Ambigua
Las etiquetas son tan importantes como los orígenes que generan desigualdades y contra los que sin ayuda no se puede bracear
Espectacularidad de los sondeos y cronificación de la campaña electoral colonizan la política, y una izquierda recatada frente a una derecha sin complejos desdibuja sus perfiles: desde el optimismo de ganar y gobernar —a duras penas lo permiten—, como mucho somos de arriba o abajo con anclajes en pisos intermedios, pero afirmamos que derecha e izquierda son nociones rancias, que nos somos de aquí ni de allá, no tenemos edad ni condición, etcétera. Nos estorban etiquetas y estereotipos y, en imprevisible alarde, invadimos territorios habitualmente ocupados por una derecha meapilas: nos vamos a ver al Papa de Roma.
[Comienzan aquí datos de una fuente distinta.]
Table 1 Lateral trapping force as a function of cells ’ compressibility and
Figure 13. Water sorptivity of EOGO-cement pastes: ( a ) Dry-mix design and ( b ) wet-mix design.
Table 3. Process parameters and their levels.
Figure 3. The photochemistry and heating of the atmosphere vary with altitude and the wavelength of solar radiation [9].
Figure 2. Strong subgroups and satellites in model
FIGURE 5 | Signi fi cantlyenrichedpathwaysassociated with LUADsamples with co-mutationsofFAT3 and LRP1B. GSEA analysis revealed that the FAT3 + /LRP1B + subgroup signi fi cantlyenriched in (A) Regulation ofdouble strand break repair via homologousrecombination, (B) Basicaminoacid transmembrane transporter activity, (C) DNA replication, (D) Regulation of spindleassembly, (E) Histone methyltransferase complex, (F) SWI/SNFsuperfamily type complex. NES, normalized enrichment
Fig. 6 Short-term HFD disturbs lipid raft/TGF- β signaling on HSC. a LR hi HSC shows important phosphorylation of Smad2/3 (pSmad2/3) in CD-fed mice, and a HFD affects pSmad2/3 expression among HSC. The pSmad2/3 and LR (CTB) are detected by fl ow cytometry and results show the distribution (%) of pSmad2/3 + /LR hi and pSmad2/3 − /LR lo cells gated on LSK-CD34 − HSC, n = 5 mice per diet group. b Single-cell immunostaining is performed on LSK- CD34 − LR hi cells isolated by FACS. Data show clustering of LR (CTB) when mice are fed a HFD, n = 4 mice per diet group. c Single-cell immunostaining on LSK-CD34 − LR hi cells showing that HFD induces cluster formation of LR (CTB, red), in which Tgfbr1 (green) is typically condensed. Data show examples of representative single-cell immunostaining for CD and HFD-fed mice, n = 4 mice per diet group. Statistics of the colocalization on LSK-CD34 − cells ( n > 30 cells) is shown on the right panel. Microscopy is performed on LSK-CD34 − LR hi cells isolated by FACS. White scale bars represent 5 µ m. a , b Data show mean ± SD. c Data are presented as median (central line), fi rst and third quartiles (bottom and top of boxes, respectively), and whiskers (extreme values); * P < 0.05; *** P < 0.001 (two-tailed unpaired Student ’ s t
La derecha lleva robando palabras —¿democracia?— e iconografía hace tiempo para revestirse de una modernidad imposible: dicen que Lorca votaría a Vox y que la libertad ya no es libertad sin ira, sino libertad de mierda. Buscamos acceder a un amplísimo target que se llama gente. Se nos olvida que también son gente quienes meten alfileres en potitos y los youtubers que tributan en Andorra. Viva la gente.
El problema, sin embargo, es que las etiquetas son tan importantes como los orígenes que generan desigualdades y contra los que sin ayuda no se puede bracear. Nacer en Las Tres Mil Viviendas no es igual que nacer en La Finca. Ser mujer que hombre. Que tu familia posea una fábrica de embutidos o que tu padre sea trabajador pobre. Las etiquetas —rentista, parada, vieja, migrante, influencer— importan tanto como las cifras y condiciones materiales. Porque, para ser iguales y gente, tenemos que contar con las desventajas de partida y hacer políticas que palien la desigualdad sin miedo a las palabras ni a perder la fotogenia. Porque prefiero esta reforma laboral a ninguna, pero me indigna que el despido siga saliendo barato. Porque sí existe una izquierda a la izquierda del Gobierno de izquierda. Y del Papa de Roma.